::: DATA EXCERPTS :::

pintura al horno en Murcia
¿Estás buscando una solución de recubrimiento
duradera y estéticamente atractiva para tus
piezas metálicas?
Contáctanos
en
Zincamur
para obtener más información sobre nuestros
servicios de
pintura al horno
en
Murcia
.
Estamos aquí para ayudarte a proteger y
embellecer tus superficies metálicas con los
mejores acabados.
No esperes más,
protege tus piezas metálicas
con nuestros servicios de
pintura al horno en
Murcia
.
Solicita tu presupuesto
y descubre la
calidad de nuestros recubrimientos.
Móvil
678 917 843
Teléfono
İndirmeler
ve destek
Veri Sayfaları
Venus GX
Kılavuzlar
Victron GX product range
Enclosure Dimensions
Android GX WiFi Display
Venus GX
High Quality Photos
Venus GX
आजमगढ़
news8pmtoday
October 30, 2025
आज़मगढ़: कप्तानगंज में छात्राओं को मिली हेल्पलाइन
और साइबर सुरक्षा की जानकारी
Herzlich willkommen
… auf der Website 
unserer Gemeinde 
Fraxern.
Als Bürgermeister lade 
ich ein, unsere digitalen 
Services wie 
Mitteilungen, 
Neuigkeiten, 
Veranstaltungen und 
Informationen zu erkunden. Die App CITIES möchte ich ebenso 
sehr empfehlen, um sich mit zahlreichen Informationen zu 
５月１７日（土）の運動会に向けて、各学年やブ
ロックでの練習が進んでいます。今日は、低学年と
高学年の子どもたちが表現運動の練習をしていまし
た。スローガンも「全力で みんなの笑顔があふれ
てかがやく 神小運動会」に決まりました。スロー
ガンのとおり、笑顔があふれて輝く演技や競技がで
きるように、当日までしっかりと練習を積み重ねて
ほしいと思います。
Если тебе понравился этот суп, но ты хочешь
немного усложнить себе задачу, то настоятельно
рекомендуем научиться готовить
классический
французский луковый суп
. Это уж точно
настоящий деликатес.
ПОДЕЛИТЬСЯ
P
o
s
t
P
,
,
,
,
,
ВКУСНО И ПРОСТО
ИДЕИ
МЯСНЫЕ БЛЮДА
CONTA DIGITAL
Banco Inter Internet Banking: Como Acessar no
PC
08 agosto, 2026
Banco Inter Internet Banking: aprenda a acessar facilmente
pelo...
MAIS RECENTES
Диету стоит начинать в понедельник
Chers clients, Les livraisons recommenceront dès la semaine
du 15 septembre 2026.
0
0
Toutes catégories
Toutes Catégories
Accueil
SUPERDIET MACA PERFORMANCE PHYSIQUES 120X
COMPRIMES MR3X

:::

▸ TASK PROMPT:
Print the lines of the records from the very first line up to and including the line that contains "unserer Gemeinde".

▸ SOLUTION TO THE PROBLEM:
pintura al horno en Murcia
¿Estás buscando una solución de recubrimiento
duradera y estéticamente atractiva para tus
piezas metálicas?
Contáctanos
en
Zincamur
para obtener más información sobre nuestros
servicios de
pintura al horno
en
Murcia
.
Estamos aquí para ayudarte a proteger y
embellecer tus superficies metálicas con los
mejores acabados.
No esperes más,
protege tus piezas metálicas
con nuestros servicios de
pintura al horno en
Murcia
.
Solicita tu presupuesto
y descubre la
calidad de nuestros recubrimientos.
Móvil
678 917 843
Teléfono
İndirmeler
ve destek
Veri Sayfaları
Venus GX
Kılavuzlar
Victron GX product range
Enclosure Dimensions
Android GX WiFi Display
Venus GX
High Quality Photos
Venus GX
आजमगढ़
news8pmtoday
October 30, 2025
आज़मगढ़: कप्तानगंज में छात्राओं को मिली हेल्पलाइन
और साइबर सुरक्षा की जानकारी
Herzlich willkommen
… auf der Website 
unserer Gemeinde 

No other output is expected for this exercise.